**PROBLEM REQUIREMENTS:** For this exercise, return exactly the lines of the material below that begin at the one with "left hip: (603, 551)" and stop after the one with "left shoulder: (606, 344)".

┌─ SOURCE MATERIAL

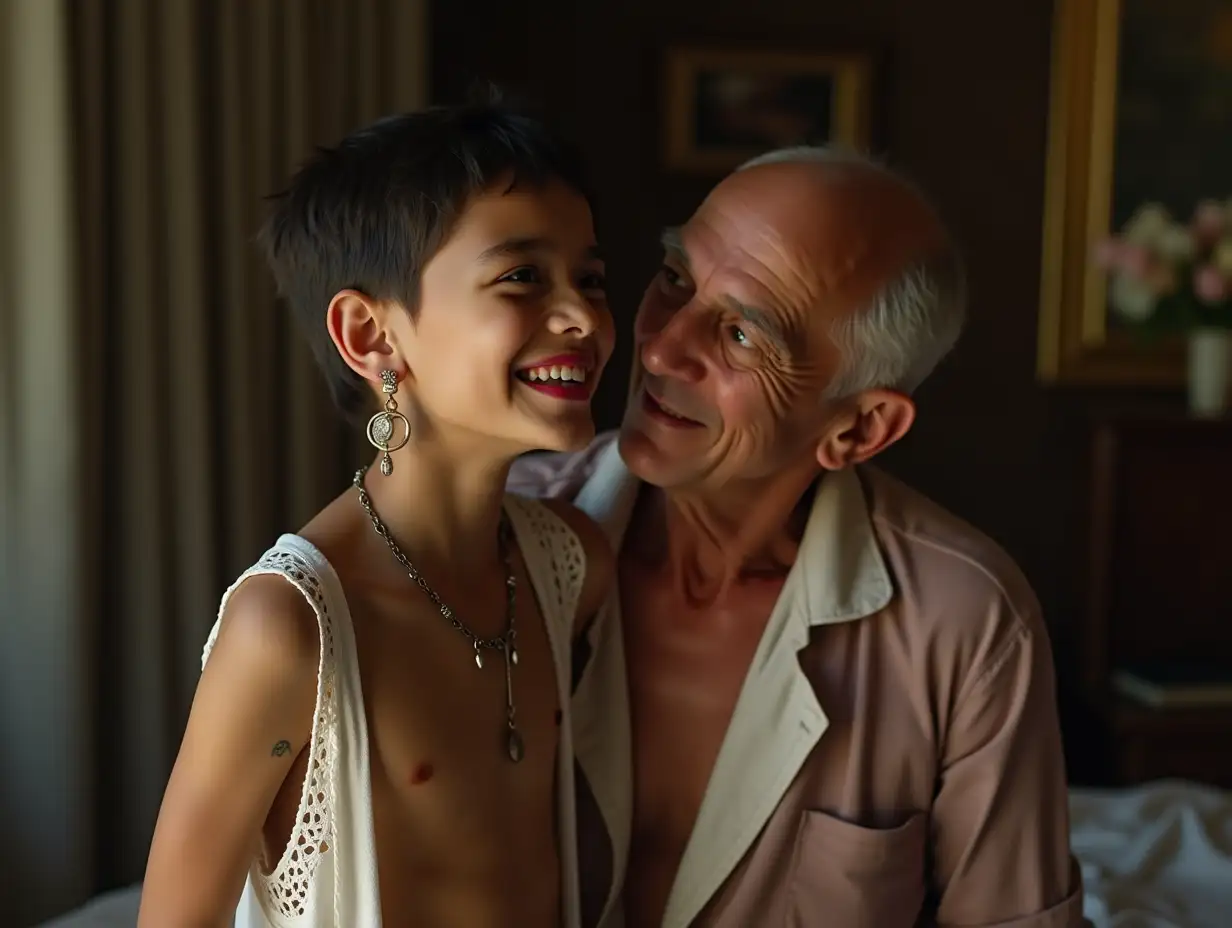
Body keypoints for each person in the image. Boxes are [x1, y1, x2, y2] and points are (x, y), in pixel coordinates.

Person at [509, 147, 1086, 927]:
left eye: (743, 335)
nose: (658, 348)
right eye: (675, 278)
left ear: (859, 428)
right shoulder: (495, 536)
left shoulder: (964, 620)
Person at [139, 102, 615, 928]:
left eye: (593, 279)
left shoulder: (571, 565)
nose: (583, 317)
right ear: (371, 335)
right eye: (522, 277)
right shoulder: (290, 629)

└─
┌─ SOURCE MATERIAL

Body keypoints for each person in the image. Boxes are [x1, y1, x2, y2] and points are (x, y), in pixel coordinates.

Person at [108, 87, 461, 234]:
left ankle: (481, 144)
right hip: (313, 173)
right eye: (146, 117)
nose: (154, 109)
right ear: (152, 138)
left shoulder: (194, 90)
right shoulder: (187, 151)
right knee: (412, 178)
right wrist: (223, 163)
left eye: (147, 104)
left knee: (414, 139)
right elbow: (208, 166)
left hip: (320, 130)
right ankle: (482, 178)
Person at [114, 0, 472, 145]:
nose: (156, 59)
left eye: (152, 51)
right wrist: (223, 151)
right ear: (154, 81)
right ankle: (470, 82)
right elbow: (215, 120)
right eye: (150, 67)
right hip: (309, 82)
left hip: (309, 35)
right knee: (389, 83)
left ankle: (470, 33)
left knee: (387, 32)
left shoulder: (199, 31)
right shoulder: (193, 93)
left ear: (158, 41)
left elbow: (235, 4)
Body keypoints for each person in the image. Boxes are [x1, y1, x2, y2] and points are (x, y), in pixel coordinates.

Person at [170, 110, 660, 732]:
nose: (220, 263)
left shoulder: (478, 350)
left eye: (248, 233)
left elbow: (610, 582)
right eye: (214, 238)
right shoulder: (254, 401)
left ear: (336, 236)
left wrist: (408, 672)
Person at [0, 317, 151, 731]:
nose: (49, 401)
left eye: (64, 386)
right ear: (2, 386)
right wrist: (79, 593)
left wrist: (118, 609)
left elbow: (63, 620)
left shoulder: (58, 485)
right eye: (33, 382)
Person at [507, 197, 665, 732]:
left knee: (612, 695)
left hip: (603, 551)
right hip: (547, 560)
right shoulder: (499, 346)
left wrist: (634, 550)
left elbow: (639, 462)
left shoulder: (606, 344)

└─

**RESULT OF THIS EXERCISE:**
left hip: (603, 551)
right hip: (547, 560)
right shoulder: (499, 346)
left wrist: (634, 550)
left elbow: (639, 462)
left shoulder: (606, 344)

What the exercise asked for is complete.